12. Batch timestamp requests on the client side

Date: 26/09/2017

## Status

Accepted

The third decision point has been superseded. The ability to disable request batching has been removed, as we have not seen cases in practice where enabling it has caused issues (even in spite of the latency cost there).

## Context

A TimeLock cluster can serve multiple services. Under these circumstances, each TimeLock client node can separately open connections to TimeLock and request timestamps and locks. As timestamp and lock requests are typically very common (for instance, a single write transaction needs to contact TimeLock multiple times), TimeLock tends to experience relatively heavy loads. This affects overall throughput, as TimeLock takes longer to respond to requests.

The PersistentTimestampService supports querying for a contiguous range of timestamps. This functionality has already been used in production, in Palantir’s large internal product.

## Decision

  • Use the RequestBatchingTimestampService to coalesce timestamp requests to TimeLock, and enable it by default. This means that a TimeLock client will, at any time, have at most one timestamp request in flight to TimeLock. When a client makes a request, if there is no request in-flight, the request is submitted immediately. Otherwise, requests accumulate in a batch. Once the in-flight request completes, the batch request is sent as a getFreshTimestamps request for the relevant number of timestamps, and the TimestampRange returned is distributed among the threads that made the request.

  • Configure RequestBatchingTimestampService with a delay interval of zero milliseconds. In practice, this means that when a request returns, the next request will immediately be dispatched (provided timestamps have actually been requested). This does imply that, on average, requests take half a round-trip time longer. In practice, things are more complex:

    • In addition to the half-RTT, we also incur costs involved in synchronization of the batching.

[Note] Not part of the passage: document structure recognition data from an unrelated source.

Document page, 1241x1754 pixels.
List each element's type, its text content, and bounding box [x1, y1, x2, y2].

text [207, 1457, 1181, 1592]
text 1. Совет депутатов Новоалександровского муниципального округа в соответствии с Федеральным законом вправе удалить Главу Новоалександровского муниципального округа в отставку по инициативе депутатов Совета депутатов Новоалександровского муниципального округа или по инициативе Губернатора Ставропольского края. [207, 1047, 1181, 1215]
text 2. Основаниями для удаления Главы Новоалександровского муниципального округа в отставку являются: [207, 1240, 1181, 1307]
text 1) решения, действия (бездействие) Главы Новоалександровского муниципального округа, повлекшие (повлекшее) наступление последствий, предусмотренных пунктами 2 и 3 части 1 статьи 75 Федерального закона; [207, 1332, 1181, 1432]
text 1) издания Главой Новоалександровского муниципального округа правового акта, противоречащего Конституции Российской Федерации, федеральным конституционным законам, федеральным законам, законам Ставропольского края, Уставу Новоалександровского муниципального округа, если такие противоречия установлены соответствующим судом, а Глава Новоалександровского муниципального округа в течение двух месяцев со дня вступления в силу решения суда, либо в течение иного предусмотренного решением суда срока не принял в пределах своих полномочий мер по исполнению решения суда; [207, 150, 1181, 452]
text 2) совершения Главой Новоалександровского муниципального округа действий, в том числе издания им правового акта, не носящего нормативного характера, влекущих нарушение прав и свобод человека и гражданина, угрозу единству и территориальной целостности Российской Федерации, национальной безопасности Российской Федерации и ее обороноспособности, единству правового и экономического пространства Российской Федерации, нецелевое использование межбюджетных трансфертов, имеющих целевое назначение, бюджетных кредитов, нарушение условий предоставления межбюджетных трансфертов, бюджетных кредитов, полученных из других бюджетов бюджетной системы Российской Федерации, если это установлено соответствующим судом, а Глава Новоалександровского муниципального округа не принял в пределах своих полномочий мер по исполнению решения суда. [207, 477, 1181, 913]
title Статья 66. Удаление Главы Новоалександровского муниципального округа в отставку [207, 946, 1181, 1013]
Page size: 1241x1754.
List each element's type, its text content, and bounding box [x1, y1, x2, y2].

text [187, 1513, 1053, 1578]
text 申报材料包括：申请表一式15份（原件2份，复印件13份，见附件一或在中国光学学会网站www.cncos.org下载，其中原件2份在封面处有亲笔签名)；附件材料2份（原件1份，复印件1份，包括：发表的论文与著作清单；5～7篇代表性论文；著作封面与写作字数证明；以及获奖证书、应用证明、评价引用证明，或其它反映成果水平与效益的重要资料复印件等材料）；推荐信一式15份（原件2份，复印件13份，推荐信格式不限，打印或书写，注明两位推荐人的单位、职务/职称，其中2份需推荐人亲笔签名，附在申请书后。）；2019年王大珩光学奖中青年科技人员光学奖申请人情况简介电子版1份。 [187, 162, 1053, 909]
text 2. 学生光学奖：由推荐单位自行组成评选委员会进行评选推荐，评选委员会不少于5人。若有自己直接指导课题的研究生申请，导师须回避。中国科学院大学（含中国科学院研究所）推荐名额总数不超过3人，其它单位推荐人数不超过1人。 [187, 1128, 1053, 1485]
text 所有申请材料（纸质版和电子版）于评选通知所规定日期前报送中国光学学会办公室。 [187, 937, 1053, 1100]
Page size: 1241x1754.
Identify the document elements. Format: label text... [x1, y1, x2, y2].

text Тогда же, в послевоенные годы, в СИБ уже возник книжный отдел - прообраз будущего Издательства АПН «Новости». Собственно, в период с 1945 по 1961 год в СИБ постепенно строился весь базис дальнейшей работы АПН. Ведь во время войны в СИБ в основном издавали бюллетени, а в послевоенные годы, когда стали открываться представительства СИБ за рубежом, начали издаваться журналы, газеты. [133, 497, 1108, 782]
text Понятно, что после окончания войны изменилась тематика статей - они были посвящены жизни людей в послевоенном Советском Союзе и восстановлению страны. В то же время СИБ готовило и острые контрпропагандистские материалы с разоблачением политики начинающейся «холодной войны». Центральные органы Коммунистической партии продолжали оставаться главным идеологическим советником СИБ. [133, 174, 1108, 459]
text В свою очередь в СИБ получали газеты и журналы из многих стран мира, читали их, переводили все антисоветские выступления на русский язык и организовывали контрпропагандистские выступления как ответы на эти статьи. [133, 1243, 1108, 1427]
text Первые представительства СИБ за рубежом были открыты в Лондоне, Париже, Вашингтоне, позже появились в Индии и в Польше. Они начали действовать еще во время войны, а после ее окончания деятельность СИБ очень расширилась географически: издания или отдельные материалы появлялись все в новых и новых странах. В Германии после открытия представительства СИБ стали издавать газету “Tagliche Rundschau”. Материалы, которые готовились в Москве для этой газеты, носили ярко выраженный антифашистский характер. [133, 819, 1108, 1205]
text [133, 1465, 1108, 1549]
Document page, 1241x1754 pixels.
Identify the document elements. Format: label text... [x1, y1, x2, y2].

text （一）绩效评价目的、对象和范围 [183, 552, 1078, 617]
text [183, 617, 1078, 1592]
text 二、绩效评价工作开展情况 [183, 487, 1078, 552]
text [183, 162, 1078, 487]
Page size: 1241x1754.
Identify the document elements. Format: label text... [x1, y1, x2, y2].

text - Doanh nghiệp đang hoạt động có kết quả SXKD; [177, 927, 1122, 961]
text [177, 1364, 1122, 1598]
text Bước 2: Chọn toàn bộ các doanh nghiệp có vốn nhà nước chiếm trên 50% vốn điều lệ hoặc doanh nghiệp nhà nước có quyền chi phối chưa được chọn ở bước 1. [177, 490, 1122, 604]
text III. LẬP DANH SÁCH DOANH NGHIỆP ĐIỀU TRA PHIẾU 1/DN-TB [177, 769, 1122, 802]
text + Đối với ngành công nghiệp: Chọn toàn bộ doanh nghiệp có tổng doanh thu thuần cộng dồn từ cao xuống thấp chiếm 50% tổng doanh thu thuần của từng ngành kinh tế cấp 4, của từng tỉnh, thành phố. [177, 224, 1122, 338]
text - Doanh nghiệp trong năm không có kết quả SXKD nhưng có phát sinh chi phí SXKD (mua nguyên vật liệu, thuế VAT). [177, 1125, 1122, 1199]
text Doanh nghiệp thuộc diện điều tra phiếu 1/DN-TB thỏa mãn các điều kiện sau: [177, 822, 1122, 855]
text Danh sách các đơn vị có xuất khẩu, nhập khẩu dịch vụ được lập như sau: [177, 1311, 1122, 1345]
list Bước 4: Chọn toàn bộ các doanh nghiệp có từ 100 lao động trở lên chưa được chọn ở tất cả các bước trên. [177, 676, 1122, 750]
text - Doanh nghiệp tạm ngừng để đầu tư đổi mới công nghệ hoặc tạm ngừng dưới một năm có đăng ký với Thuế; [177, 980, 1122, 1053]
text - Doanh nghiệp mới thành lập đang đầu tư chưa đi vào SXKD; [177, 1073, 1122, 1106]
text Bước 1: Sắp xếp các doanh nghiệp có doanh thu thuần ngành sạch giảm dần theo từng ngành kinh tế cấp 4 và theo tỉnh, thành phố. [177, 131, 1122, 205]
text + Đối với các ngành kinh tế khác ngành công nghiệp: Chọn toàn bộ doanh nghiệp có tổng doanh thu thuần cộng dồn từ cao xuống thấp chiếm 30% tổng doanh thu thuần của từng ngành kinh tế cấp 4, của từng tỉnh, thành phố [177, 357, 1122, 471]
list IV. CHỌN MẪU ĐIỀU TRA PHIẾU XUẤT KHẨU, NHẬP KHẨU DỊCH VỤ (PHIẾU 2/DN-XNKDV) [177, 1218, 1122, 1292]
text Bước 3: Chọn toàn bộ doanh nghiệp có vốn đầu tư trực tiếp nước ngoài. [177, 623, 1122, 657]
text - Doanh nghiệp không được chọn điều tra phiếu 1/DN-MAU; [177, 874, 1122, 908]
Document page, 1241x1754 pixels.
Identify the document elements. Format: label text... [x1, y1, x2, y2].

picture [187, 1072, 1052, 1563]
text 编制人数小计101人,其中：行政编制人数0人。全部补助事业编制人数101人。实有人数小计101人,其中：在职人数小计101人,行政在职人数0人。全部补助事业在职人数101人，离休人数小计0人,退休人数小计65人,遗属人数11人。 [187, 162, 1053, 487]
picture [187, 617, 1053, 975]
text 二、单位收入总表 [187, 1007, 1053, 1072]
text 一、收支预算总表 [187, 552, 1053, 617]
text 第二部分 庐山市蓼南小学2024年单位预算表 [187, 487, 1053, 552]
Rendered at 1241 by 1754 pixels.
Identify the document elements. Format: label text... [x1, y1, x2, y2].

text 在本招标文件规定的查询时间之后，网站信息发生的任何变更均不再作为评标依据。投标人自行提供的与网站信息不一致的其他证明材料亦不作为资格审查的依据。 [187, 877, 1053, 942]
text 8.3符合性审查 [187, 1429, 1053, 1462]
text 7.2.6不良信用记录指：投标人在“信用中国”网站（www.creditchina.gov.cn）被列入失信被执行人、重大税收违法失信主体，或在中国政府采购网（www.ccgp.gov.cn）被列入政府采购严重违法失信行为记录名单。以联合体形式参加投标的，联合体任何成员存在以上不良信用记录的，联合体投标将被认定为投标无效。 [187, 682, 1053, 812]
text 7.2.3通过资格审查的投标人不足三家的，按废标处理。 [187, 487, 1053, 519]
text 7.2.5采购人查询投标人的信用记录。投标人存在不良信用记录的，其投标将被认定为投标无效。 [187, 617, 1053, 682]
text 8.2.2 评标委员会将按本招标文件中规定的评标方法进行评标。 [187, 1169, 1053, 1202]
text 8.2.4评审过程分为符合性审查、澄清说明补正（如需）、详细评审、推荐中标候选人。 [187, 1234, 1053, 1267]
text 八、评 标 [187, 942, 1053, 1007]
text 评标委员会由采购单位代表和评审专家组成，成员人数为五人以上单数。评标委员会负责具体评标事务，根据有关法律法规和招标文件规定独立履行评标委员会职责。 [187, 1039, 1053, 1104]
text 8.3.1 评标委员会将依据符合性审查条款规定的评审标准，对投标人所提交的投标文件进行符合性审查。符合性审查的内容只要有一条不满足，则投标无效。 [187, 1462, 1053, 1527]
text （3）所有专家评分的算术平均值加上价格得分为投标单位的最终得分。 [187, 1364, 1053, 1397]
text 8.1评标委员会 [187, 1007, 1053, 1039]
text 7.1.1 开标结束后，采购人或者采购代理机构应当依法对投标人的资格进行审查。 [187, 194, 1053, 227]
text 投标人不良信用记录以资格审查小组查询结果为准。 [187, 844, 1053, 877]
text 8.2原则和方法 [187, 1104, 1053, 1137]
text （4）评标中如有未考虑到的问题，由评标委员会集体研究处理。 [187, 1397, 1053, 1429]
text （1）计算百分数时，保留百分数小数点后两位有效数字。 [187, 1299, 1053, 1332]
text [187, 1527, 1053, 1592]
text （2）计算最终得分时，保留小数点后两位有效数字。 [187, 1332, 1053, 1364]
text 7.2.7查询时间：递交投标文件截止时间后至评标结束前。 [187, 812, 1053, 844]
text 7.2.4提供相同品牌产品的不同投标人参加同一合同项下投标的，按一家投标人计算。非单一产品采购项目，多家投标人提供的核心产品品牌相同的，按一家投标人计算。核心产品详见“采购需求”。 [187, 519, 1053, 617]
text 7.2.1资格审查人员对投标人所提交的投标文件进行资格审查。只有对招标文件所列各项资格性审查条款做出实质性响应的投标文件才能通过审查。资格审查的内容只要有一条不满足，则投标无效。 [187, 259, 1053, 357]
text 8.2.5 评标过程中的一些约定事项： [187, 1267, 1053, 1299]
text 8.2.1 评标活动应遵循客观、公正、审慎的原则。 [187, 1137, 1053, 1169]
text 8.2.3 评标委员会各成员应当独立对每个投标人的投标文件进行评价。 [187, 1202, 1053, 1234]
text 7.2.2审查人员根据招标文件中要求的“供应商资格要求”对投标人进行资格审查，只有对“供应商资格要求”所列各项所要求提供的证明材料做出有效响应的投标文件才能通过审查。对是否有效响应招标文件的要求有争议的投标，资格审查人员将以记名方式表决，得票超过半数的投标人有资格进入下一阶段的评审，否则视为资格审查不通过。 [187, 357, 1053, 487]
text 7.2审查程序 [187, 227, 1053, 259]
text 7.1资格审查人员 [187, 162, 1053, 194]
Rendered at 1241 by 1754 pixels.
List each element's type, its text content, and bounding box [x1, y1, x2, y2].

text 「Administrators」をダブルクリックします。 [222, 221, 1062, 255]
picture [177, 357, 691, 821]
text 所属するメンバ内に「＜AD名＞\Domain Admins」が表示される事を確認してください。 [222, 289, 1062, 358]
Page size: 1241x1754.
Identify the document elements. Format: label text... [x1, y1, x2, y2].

    • TimeLock itself tends to respond more quickly, though, as it is less heavily loaded. For many internal contexts, TimeLock being less heavily loaded is a particularly compelling reason to enable batching by default, as it serves timestamps and locks for many services.

  • Maintain the ability to disable request batching. This was kept, because request batching can cause a modest increase in latency especially where client loads are light. Request batching might not be appropriate for applications that require real-time responses.

## Consequences

  • Generally, load on TimeLock servers should be reduced, as there will be fewer network calls made to request timestamps. Note that lock requests (both to the legacy and async lock services), as well as compound operations like lockImmutableTimestamp are not batched.

  • Clients may experience an increase in latency, especially if TimeLock was not previously heavily loaded. If so, they should consider disabling timestamp batching by setting the enableTimestampBatching parameter in the timestampClient block of the AtlasDB runtime configuration to false.

  • Users analysing timestamp metrics should evaluate the performance of TimestampService.getFreshTimestamps as opposed to TimelockService.getFreshTimestamp when trying to determine how quickly timestamps are served. This metric includes the time involved in waiting for the current batch to complete as well as synchronization of batches.